I've been using the ais.org.uk narrow route briefing (NRB) for about 3 years now. During that time I have read so much stuff on these pilot forums about people having to wade through "too much stuff" but never understood what the problem is.
I think there is a massive lack of understanding in this area. PPL training doesn't help - I bet few schools teach ais.org.uk and much fewer will tell you about the NRB.
For starters, the NRB doesn't pull out too much stuff. If you plot a flight from the UK to say Greece, you will get perhaps 5 pages but a quick scan shows that nearly all of it is cr*p, for example notams from Greece saying they control their airspace and not Turkey, closely followed by notams from Turkey saying they control their airspace and not Greece. Then you might get a load of reports of unlit obstacles along the length of Italy.
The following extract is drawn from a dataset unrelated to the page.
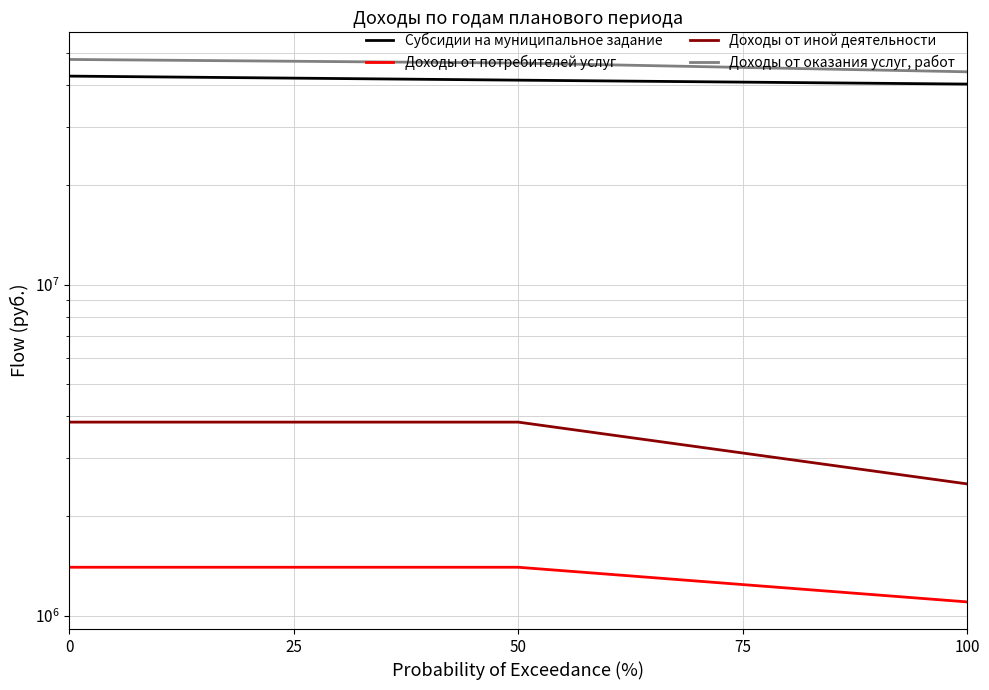

What is the average value of the Доходы от иной деятельности series?

3395533.3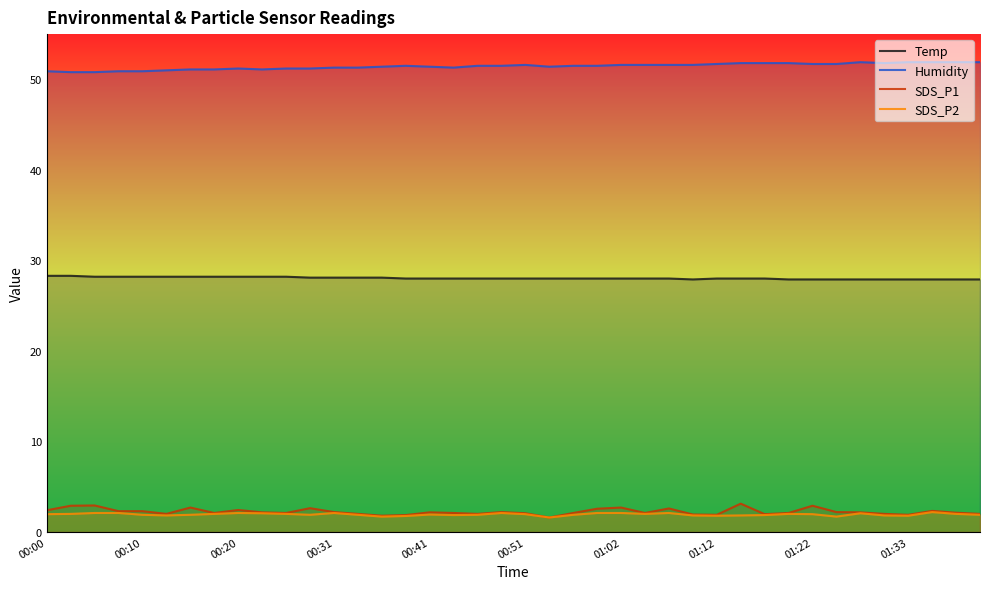

What is the approximate value of SDS_P2 at 23?

2.1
So what? It takes 1 minute to spot the rubbish. On flights within the UK (perhaps 99% of a UK PPL's activity) there is far less rubbish.
Next, ignore the stuff which was put in there to cover somebody's ar*e. Most notams are there just for that reason. Nav warnings (NAVW) are in that category. A NAVW might tell you about some military activity in an area specified by a horrid coordinate list. Do you have to plot it? NO, the military fly potentially everywhere anyway, ducking microlights and all the other low level PPL traffic. This stuff is irrelevant. The sky is big! If you fly at 600ft you are more likely to hit some parachute with a lawn mower on the back of it than a Harrier.
What matters is temporary restricted areas, temporary Class A, inop VORs, inop instrument approaches, closed runways, and stuff like that. In 3 years and some 500 hours and trips up to 800nm per leg, I have never had a notam list that took longer than a few minutes to look at, and that includes the bizzare Greek/Turkish stuff.
I also don't remember the last time I had to plot coordinates. Maybe once or twice. That's why I never bothered with a graphical plotting program. It would hardly ever get used.
The NRB seems to be a well kept secret!
There is zero prospect of anything changing. GA doesn't even feature on the aviation horizon, and IFR traffic tends to ignore en route notams anyway - it flies under radar control. The system is international and there are countless people around the world stuffing reports into the system about duff bulbs in lamp-posts.